[Source records]
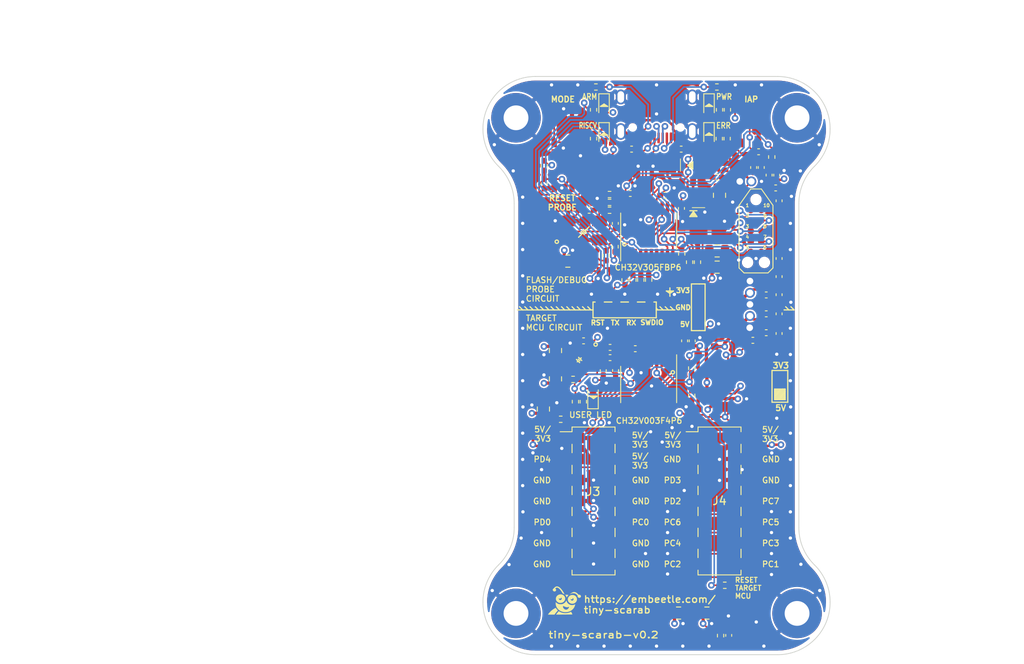
<source format=kicad_pcb>
(kicad_pcb (version 20221018) (generator pcbnew)

  (general
    (thickness 1.6)
  )

  (paper "User" 159.995 140.005)
  (title_block
    (title "Tiny Scarab")
    (date "2024-01-05")
    (rev "0.1")
    (company "Embeetle")
    (comment 1 "https://embeetle.com/tiny-scarab")
  )

  (layers
    (0 "F.Cu" signal)
    (1 "In1.Cu" signal)
    (2 "In2.Cu" signal)
    (31 "B.Cu" signal)
    (32 "B.Adhes" user "B.Adhesive")
    (33 "F.Adhes" user "F.Adhesive")
    (34 "B.Paste" user)
    (35 "F.Paste" user)
    (36 "B.SilkS" user "B.Silkscreen")
    (37 "F.SilkS" user "F.Silkscreen")
    (38 "B.Mask" user)
    (39 "F.Mask" user)
    (40 "Dwgs.User" user "User.Drawings")
    (41 "Cmts.User" user "User.Comments")
    (42 "Eco1.User" user "User.Eco1")
    (43 "Eco2.User" user "User.Eco2")
    (44 "Edge.Cuts" user)
    (45 "Margin" user)
    (46 "B.CrtYd" user "B.Courtyard")
    (47 "F.CrtYd" user "F.Courtyard")
    (48 "B.Fab" user)
    (49 "F.Fab" user)
    (50 "User.1" user)
    (51 "User.2" user)
    (52 "User.3" user)
    (53 "User.4" user)
    (54 "User.5" user)
    (55 "User.6" user)
    (56 "User.7" user)
    (57 "User.8" user)
    (58 "User.9" user)
  )

  (setup
    (stackup
      (layer "F.SilkS" (type "Top Silk Screen"))
      (layer "F.Paste" (type "Top Solder Paste"))
      (layer "F.Mask" (type "Top Solder Mask") (thickness 0.01))
      (layer "F.Cu" (type "copper") (thickness 0.035))
      (layer "dielectric 1" (type "prepreg") (thickness 0.1) (material "FR4") (epsilon_r 4.5) (loss_tangent 0.02))
      (layer "In1.Cu" (type "copper") (thickness 0.035))
      (layer "dielectric 2" (type "core") (thickness 1.24) (material "FR4") (epsilon_r 4.5) (loss_tangent 0.02))
      (layer "In2.Cu" (type "copper") (thickness 0.035))
      (layer "dielectric 3" (type "prepreg") (thickness 0.1) (material "FR4") (epsilon_r 4.5) (loss_tangent 0.02))
      (layer "B.Cu" (type "copper") (thickness 0.035))
      (layer "B.Mask" (type "Bottom Solder Mask") (thickness 0.01))
      (layer "B.Paste" (type "Bottom Solder Paste"))
      (layer "B.SilkS" (type "Bottom Silk Screen"))
      (copper_finish "None")
      (dielectric_constraints no)
    )
    (pad_to_mask_clearance 0)
    (pcbplotparams
      (layerselection 0x00010fc_ffffffff)
      (plot_on_all_layers_selection 0x0000000_00000000)
      (disableapertmacros false)
      (usegerberextensions false)
      (usegerberattributes true)
      (usegerberadvancedattributes true)
      (creategerberjobfile true)
      (dashed_line_dash_ratio 12.000000)
      (dashed_line_gap_ratio 3.000000)
      (svgprecision 4)
      (plotframeref false)
      (viasonmask false)
      (mode 1)
      (useauxorigin false)
      (hpglpennumber 1)
      (hpglpenspeed 20)
      (hpglpendiameter 15.000000)
      (dxfpolygonmode true)
      (dxfimperialunits true)
      (dxfusepcbnewfont true)
      (psnegative false)
      (psa4output false)
      (plotreference true)
      (plotvalue true)
      (plotinvisibletext false)
      (sketchpadsonfab false)
      (subtractmaskfromsilk true)
      (outputformat 1)
      (mirror false)
      (drillshape 0)
      (scaleselection 1)
      (outputdirectory "output/")
    )
  )

  (net 0 "")
  (net 1 "+5V")
  (net 2 "GND")
  (net 3 "/Target-MCU/XI")
  (net 4 "/Target-MCU/XO")
  (net 5 "+3V3")
  (net 6 "Net-(Q1-G)")
  (net 7 "Net-(Q1-D)")
  (net 8 "/WCH-LinkE-R0-1v3/IAP")
  (net 9 "/USB/VBUS")
  (net 10 "/RX")
  (net 11 "/TX")
  (net 12 "/RST_CH32V003")
  (net 13 "/USB/CC1")
  (net 14 "/USB_P")
  (net 15 "/USB_N")
  (net 16 "/USB/CC2")
  (net 17 "Net-(Q2-D)")
  (net 18 "/WCH-LinkE-R0-1v3/PD1")
  (net 19 "/WCH-LinkE-R0-1v3/PD0")
  (net 20 "/WCH-LinkE-R0-1v3/ModeS")
  (net 21 "/WCH-LinkE-R0-1v3/LED_CON")
  (net 22 "/WCH-LinkE-R0-1v3/PB13")
  (net 23 "/WCH-LinkE-R0-1v3/PC6")
  (net 24 "Net-(LED1-A)")
  (net 25 "VDD")
  (net 26 "Net-(LED3-K)")
  (net 27 "unconnected-(J2-3V3-Pad3)")
  (net 28 "unconnected-(J2-TDI-Pad4)")
  (net 29 "unconnected-(J2-TDO-Pad6)")
  (net 30 "unconnected-(J2-TX-Pad8)")
  (net 31 "unconnected-(J2-RX-Pad10)")
  (net 32 "unconnected-(J1-SBU1-PadA8)")
  (net 33 "unconnected-(J1-SBU2-PadB8)")
  (net 34 "Net-(LED4-K)")
  (net 35 "/Voltage-selection/G1")
  (net 36 "/Voltage-selection/G2")
  (net 37 "Net-(D1-A1)")
  (net 38 "/PD4")
  (net 39 "/PD3")
  (net 40 "/PD2")
  (net 41 "/PD0")
  (net 42 "/PC7")
  (net 43 "/PC6")
  (net 44 "/PC5")
  (net 45 "/PC4")
  (net 46 "/PC3")
  (net 47 "/PC2")
  (net 48 "/PC1")
  (net 49 "/PC0")
  (net 50 "Net-(LED5-K)")
  (net 51 "Net-(Q4-D)")
  (net 52 "Net-(Q6-G)")
  (net 53 "Net-(Q6-D)")
  (net 54 "Net-(U3-PB10)")
  (net 55 "Net-(U3-PB11)")
  (net 56 "unconnected-(U3-PA5-Pad2)")
  (net 57 "unconnected-(U3-PB12-Pad5)")
  (net 58 "unconnected-(U3-PB14-Pad7)")
  (net 59 "unconnected-(U3-PB15-Pad8)")
  (net 60 "Net-(C26-Pad2)")
  (net 61 "Net-(C27-Pad2)")
  (net 62 "Net-(C39-Pad1)")
  (net 63 "Net-(LED2-A)")
  (net 64 "Net-(R1-Pad2)")
  (net 65 "/USB/FLG")
  (net 66 "/SWDIO_CH32V003")
  (net 67 "/RST_CH32V305")
  (net 68 "/SWDIO_CH32V305")
  (net 69 "/SWCLK_CH32V305")

  (footprint "Tiny_Scarab:LED_0603_CSL0902UT" (layer "F.Cu") (at 101.6 30.48 -90))

  (footprint "Tiny_Scarab:Screw_Hole" (layer "F.Cu") (at 78.25 28.495 -90))

  (footprint "Capacitor_SMD:C_0402_1005Metric_Pad0.74x0.62mm_HandSolder" (layer "F.Cu") (at 108.5215 49.94275 180))

  (footprint "Resistor_SMD:R_0402_1005Metric_Pad0.72x0.64mm_HandSolder" (layer "F.Cu") (at 81.661 34.29 90))

  (footprint "Tiny_Scarab:D_SMA_SMAJ5.0A" (layer "F.Cu") (at 98.77425 34.2265))

  (footprint "Resistor_SMD:R_0402_1005Metric_Pad0.72x0.64mm_HandSolder" (layer "F.Cu") (at 98.298 44.958 -90))

  (footprint "Capacitor_SMD:C_0402_1005Metric_Pad0.74x0.62mm_HandSolder" (layer "F.Cu") (at 89.63025 57.531 180))

  (footprint "Tiny_Scarab:SOT-323_SC-70" (layer "F.Cu") (at 83.7565 63.1825 -90))

  (footprint "Tiny_Scarab:D_SOD-882_SP1007-01ETG" (layer "F.Cu") (at 81.2165 68.54825 -90))

  (footprint "Capacitor_SMD:C_0805_2012Metric" (layer "F.Cu") (at 102.58425 44.60875))

  (footprint "Capacitor_SMD:C_0402_1005Metric_Pad0.74x0.62mm_HandSolder" (layer "F.Cu") (at 109.7915 35.433 90))

  (footprint "Capacitor_SMD:C_0402_1005Metric_Pad0.74x0.62mm_HandSolder" (layer "F.Cu") (at 102.58425 35.687))

  (footprint "Capacitor_SMD:C_0402_1005Metric_Pad0.74x0.62mm_HandSolder" (layer "F.Cu") (at 110.07725 52.22875 90))

  (footprint "Tiny_Scarab:D_SOD-882_SP1007-01ETG" (layer "F.Cu") (at 108.23575 68.54825 -90))

  (footprint "Tiny_Scarab:D_SOD-323_CDSOD323-T05LC" (layer "F.Cu") (at 94.6785 34.3535 -90))

  (footprint "Tiny_Scarab:Screw_Hole" (layer "F.Cu") (at 78.25 88.495 -90))

  (footprint "Tiny_Scarab:D_SOD-882_SP1007-01ETG" (layer "F.Cu") (at 92.3925 50.165 90))

  (footprint "Tiny_Scarab:D_SOD-882_SP1007-01ETG" (layer "F.Cu") (at 108.23575 83.78825 -90))

  (footprint "Tiny_Scarab:D_SOD-882_SP1007-01ETG" (layer "F.Cu") (at 97.50425 73.62825 -90))

  (footprint "Capacitor_SMD:C_0805_2012Metric" (layer "F.Cu") (at 84.5185 45.847))

  (footprint "Capacitor_SMD:C_0402_1005Metric_Pad0.74x0.62mm_HandSolder" (layer "F.Cu") (at 110.07725 54.61 -90))

  (footprint "Tiny_Scarab:SW_Tactile_SPST_NO_Straight_ALPSALPINE_SKRP" (layer "F.Cu") (at 106.52125 29.464 90))

  (footprint "Resistor_SMD:R_0402_1005Metric_Pad0.72x0.64mm_HandSolder" (layer "F.Cu") (at 89.154 45.18025 -90))

  (footprint "Tiny_Scarab:D_SOD-882_SP1007-01ETG" (layer "F.Cu") (at 86.45525 37.05225))

  (footprint "Capacitor_SMD:C_0402_1005Metric_Pad0.74x0.62mm_HandSolder" (layer "F.Cu") (at 89.63025 56.29275 180))

  (footprint "Tiny_Scarab:D_SOD-882_SP1007-01ETG" (layer "F.Cu") (at 97.50425 76.16825 -90))

  (footprint "Tiny_Scarab:D_SOD-882_SP1007-01ETG" (layer "F.Cu") (at 104.775 37.75075))

  (footprint "Capacitor_SMD:C_0402_1005Metric_Pad0.74x0.62mm_HandSolder" (layer "F.Cu") (at 108.5215 54.51475 180))

  (footprint "Capacitor_SMD:C_0402_1005Metric_Pad0.74x0.62mm_HandSolder" (layer "F.Cu") (at 99.568 55.499 90))

  (footprint "Capacitor_SMD:C_0402_1005Metric_Pad0.74x0.62mm_HandSolder" (layer "F.Cu") (at 87.09025 39.6875))

  (footprint "Tiny_Scarab:D_SOD-882_SP1007-01ETG" (layer "F.Cu") (at 94.39275 50.165 90))

  (footprint "Tiny_Scarab:SW_Tactile_SPST_NO_Straight_ALPSALPINE_SKRP" (layer "F.Cu") (at 83.947 29.464 90))

  (footprint "Tiny_Scarab:SOT-223-3_TabPin2" (layer "F.Cu") (at 105.31475 51.08575 180))

  (footprint "Tiny_Scarab:SW_Slide_SPDT_ALPSALPINE_SSSS2" (layer "F.Cu") (at 106.045 60.99175 90))

  (footprint "Capacitor_SMD:C_0402_1005Metric_Pad0.74x0.62mm_HandSolder" (layer "F.Cu") (at 110.07725 38.5445 -90))

  (footprint "Package_SO:TSSOP-20_4.4x6.5mm_P0.65mm" (layer "F.Cu") (at 94.2975 42.2275 90))

  (footprint "Capacitor_SMD:C_0402_1005Metric_Pad0.74x0.62mm_HandSolder" (layer "F.Cu") (at 88.80475 59.10225 90))

  (footprint "Tiny_Scarab:Screw_Hole" (layer "F.Cu") (at 112.25 88.495 -90))

  (footprint "Capacitor_SMD:C_0402_1005Metric_Pad0.74x0.62mm_HandSolder" (layer "F.Cu") (at 106.90225 55.4355 180))

  (footprint "Tiny_Scarab:D_SMA_1SMA4734A" (layer "F.Cu") (at 100.33 40.005 -90))

  (footprint "Tiny_Scarab:D_SOD-882_SP1007-01ETG" (layer "F.Cu") (at 86.4235 32.16275 180))

  (footprint "Capacitor_SMD:C_0402_1005Metric_Pad0.74x0.62mm_HandSolder" (layer "F.Cu") (at 110.07725 47.72025 90))

  (footprint "Tiny_Scarab:Tag-Connect_TC2050-IDC-NL_2x05_P1.27mm_Vertical_with_bottom_clip" (layer "F.Cu") (at 107.28325 42.19575 -90))

  (footprint "Capacitor_SMD:C_0402_1005Metric_Pad0.74x0.62mm_HandSolder" (layer "F.Cu") (at 90.297 59.08675 -90))

  (footprint "Resistor_SMD:R_0402_1005Metric_Pad0.72x0.64mm_HandSolder" (layer "F.Cu") (at 94.2975 48.133 -90))

  (footprint "Capacitor_SMD:C_0805_2012Metric" (layer "F.Cu") (at 83.02625 60.10275 90))

  (footprint "Capacitor_SMD:C_0402_1005Metric_Pad0.74x0.62mm_HandSolder" (layer "F.Cu") (at 108.87075 35.433 90))

  (footprint "Tiny_Scarab:TestPoint_Pad_D1.0mm" (layer "F.Cu") (at 88.392 51.7525))

  (footprint "Capacitor_SMD:C_0805_2012Metric" (layer "F.Cu") (at 83.02625 56.67375 -90))

  (footprint "Tiny_Scarab:TestPoint_Pad_D1.0mm" (layer "F.Cu") (at 90.39225 51.7525))

  (footprint "Capacitor_SMD:C_0402_1005Metric_Pad0.74x0.62mm_HandSolder" (layer "F.Cu") (at 96.266 37.87775))

  (footprint "Resistor_SMD:R_0402_1005Metric_Pad0.72x0.64mm_HandSolder" (layer "F.Cu")
    (tstamp 6d5967ab-bccb-4b24-b5cc-c688a9b6b586)
    (at 92.3925 48.133 -90)
    (descr "Resistor SMD 0402 (1005 Metric), square (rectangular) end terminal, IPC_7351 nominal with elongated pad for handsoldering. (Body size source: IPC-SM-782 page 72, https://www.pcb-3d.com/wordpress/wp-content/uploads/ipc-sm-782a_amendment_1_and_2.pdf), generated with kicad-footprint-generator")
    (tags "resistor handsolder")
    (property "JLCPCB Part #" "C25091")
    (property "MPN" "0402WGF2200TCE")
    (property "Manufacturer" "UNI-ROYAL(Uniroyal Elec)")
    (property "Sheetfile" "WCH-LinkE-R0-1v3.kicad_sch")
    (property "Sheetname" "WCH-LinkE-R0-1v3")
    (property "dnp" "")
    (property "exclude_from_bom" "")
    (property "ki_description" "Resistor")
    (property "ki_keywords" "R res resistor")
    (path "/90393844-9805-4207-88e8-abd4029c5b43/d8ff155c-b99a-4210-9ccb-995bac6dee05")
    (attr smd exclude_from_bom)
    (fp_text reference "R11" (at 0 -1.17 90) (layer "F.SilkS") hide
        (effects (font (size 1 1) (thickness 0.15)))
      (tstamp 0414f4d3-d5a8-4992-850d-c1e19f35c559)
    )
    (fp_text value "220" (at 0 1.17 90) (layer "F.Fab") hide
        (effects (font (size 1 1) (thickness 0.15)))
      (tstamp a77ae7bb-edb4-4ab2-ac61-ed45c75544a3)
    )
    (fp_text user "${REFERENCE}" (at 0 0 90) (layer "F.Fab")
        (effects (font (size 0.26 0.26) (thickness 0.04)))
      (tstamp 7078b931-40ff-45b1-8408-73e7189a2b7e)
    )
    (fp_line (start -0.167621 -0.38) (end 0.167621 -0.38)
      (stroke (width 0.12) (type solid)) (layer "F.SilkS") (tstamp d511e7aa-90db-4b3e-a5a6-0e7faa8dbaf1))
    (fp_line (start -0.167621 0.38) (end 0.167621 0.38)
      (stroke (width 0.12) (type solid)) (layer "F.SilkS") (tstamp f9c98ced-5c0a-4dca-b9ee-a17c5cae1f54))
    (fp_line (start -1.1 -0.47) (end 1.1 -0.47)
      (stroke (width 0.05) (type solid)) (layer "F.CrtYd") (tstamp e6946f4b-f869-4fa0-ab60-1fc43f92ca5c))
    (fp_line (start -1.1 0.47) (end -1.1 -0.47)
      (stroke (width 0.05) (type solid)) (layer "F.CrtYd") (tstamp 98720f2e-6de6-4c2f-bec8-a47e22f15edb))
    (fp_line (start 1.1 -0.47) (end 1.1 0.47)
      (stroke (width 0.05) (type solid)) (layer "F.CrtYd") (tstamp 4cd05684-7a9f-4f84-890e-a925d1733b0a))
    (fp_line (start 1.1 0.47) (end -1.1 0.47)
      (stroke (width 0.05) (type solid)) (layer "F.CrtYd") (tstamp 32870938-a94a-475a-953f-f1b944561cfe))
    (fp_line (start -0.525 -0.27) (end 0.525 -0.27)
      (stroke (width 0.1) (type solid)) (layer "F.Fab") (tstamp 90788ff2-fecb-43bd-b51e-7d3c370b6889))
    (fp_line (start -0.525 0.27) (end -0.525 -0.27)
      (stroke (width 0.1) (type solid)) (layer "F.Fab") (tstamp 738ef240-47e8-4060-a438-2a300dfd7e74))
    (fp_line (start 0.525 -0.27) (end 0.525 0.27)
      (stroke (width 0.1) (type solid)) (layer "
... [1828500 chars truncated]
</source>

[Activity] Go through the records above and report how many lines contain "generator". Write the number only.

[Answer for the task] 2